One of the closer connections to geometric topology is likely from invariants of manifolds. The motivating reason for the development of topological modular forms was the Witten genus. The original version of the Witten genus associates power series invariants in $\mathbb{C}[[q]]$ to oriented manifolds, and it was argued that what it calculates on M is an $S^1$-equivariant index of a Dirac operator on the free loop space $Map(S^1,M)$. It is also an elliptic genus, which Ochanine describes much better than I could here.

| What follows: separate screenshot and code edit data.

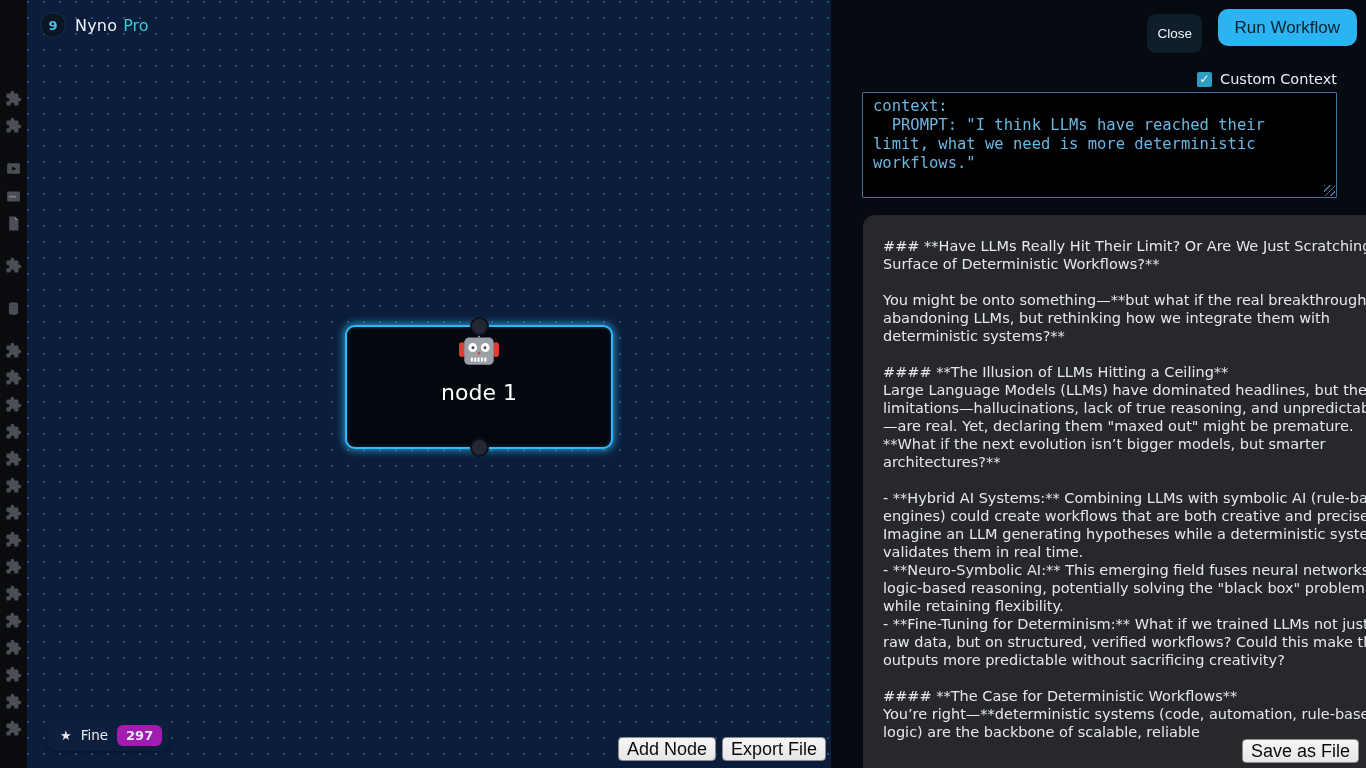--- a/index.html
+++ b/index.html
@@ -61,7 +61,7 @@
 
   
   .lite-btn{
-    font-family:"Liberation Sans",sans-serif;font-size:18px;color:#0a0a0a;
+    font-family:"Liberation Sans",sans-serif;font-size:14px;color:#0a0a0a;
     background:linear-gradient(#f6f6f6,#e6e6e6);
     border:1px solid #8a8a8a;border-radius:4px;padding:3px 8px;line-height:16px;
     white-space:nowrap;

This is supposed to have especially interesting behavior on certain manifolds. An orientation of a manifold is a lift of the structure of its tangent bundle from the orthogonal group $O(n)$ to the special orthogonal group $SO(n)$, which can be regarded as choosing data that exhibits triviality of the first Stiefel-Whitney class $w_1(M)$. A Spin manifold has its structure group further lifted to $Spin(n)$, trivializing $w_2(M)$. For Spin manifolds, the first Pontrjagin class $p_1(M)$ is canonically twice another class, which we sometimes call "$p_1(M)/2$"; a String manifold has a lift to the String group trivializing this class. Just as the $\hat A$-genus is supposed to take integer values on manifolds with a spin structure, it was argued by Witten that the Witten genus of a String manifold should take values in a certain subring: namely, power series in $\Bbb{Z}[[q]]$ which are modular forms. This is a very particular subring $MF_*$ isomorphic to $\Bbb{Z}[c_4,c_6,\Delta]/(c_4^3 - c_6^2 - 1728\Delta)$.

The development of the universal elliptic cohomology theory ${\cal Ell}$, its refinement at the primes $2$ and $3$ to topoogical modular forms $tmf$, and the so-called sigma orientation were initiated by the desire to prove these results. They produced a factorization of the Witten genus $MString_* \to \Bbb{C}[[q]]$ as follows:
$$
MString_* \to \pi_* tmf \to MF_* \subset \Bbb{C}[[q]]
$$
Moreover, the map $\pi_* tmf \to MF_*$ can be viewed as an edge morphism in a spectral sequence. There are also multiplicative structures in this story: the genus $MString_* \to \pi_* tmf$ preserves something a little stronger than the multiplicative structure, such as certain secondary products of String manifolds and geometric "power" constructions.

What does this refinement give us, purely from the point of view of manifold invariants?

The map $\pi_* tmf \to MF_*$ is a rational isomorphism, but not a surjection. As a result, there are certain values that the Witten genus does not take, just as the $\hat A$--genus of a Spin manifold of dimension congruent to 4 mod 8 must be an even integer (which implies Rokhlin's theorem). Some examples: $c_6$ is not in the image but $2c_6$ is, which forces the Witten genus of 12-dimensional String manifolds to have even integers in their power series expansion; similarly $\Delta$ is not in the image, but $24\Delta$ and $\Delta^{24}$ both are. (The full image takes more work to describe.)

The map $\pi_* tmf \to MF_*$ is also not an injection; there are many torsion classes and classes in odd degrees which are annihilated. These actually provide bordism invariants of String manifolds that aren't actually detected by the Witten genus, but are morally connected in some sense because they can be described cohomologically via universal congruences of elliptic genera. For example, the framed manifolds $S^1$ and $S^3$ are detected, and Mike Hopkins' ICM address that Drew linked to describes how a really surprising range of framed manifolds is detected perfectly by $\pi_* tmf$.

These results could be regarded as "the next version" of the same story for the relationship between the $\hat A$-genus and the Atiyah-Bott-Shapiro orientation for Spin manifolds. They suggest further stages. And the existence, the tools for construction, and the perspective they bring into the subject have been highly influential within homotopy theory, for entirely different reasons.

Hope this provides at least a little motivation.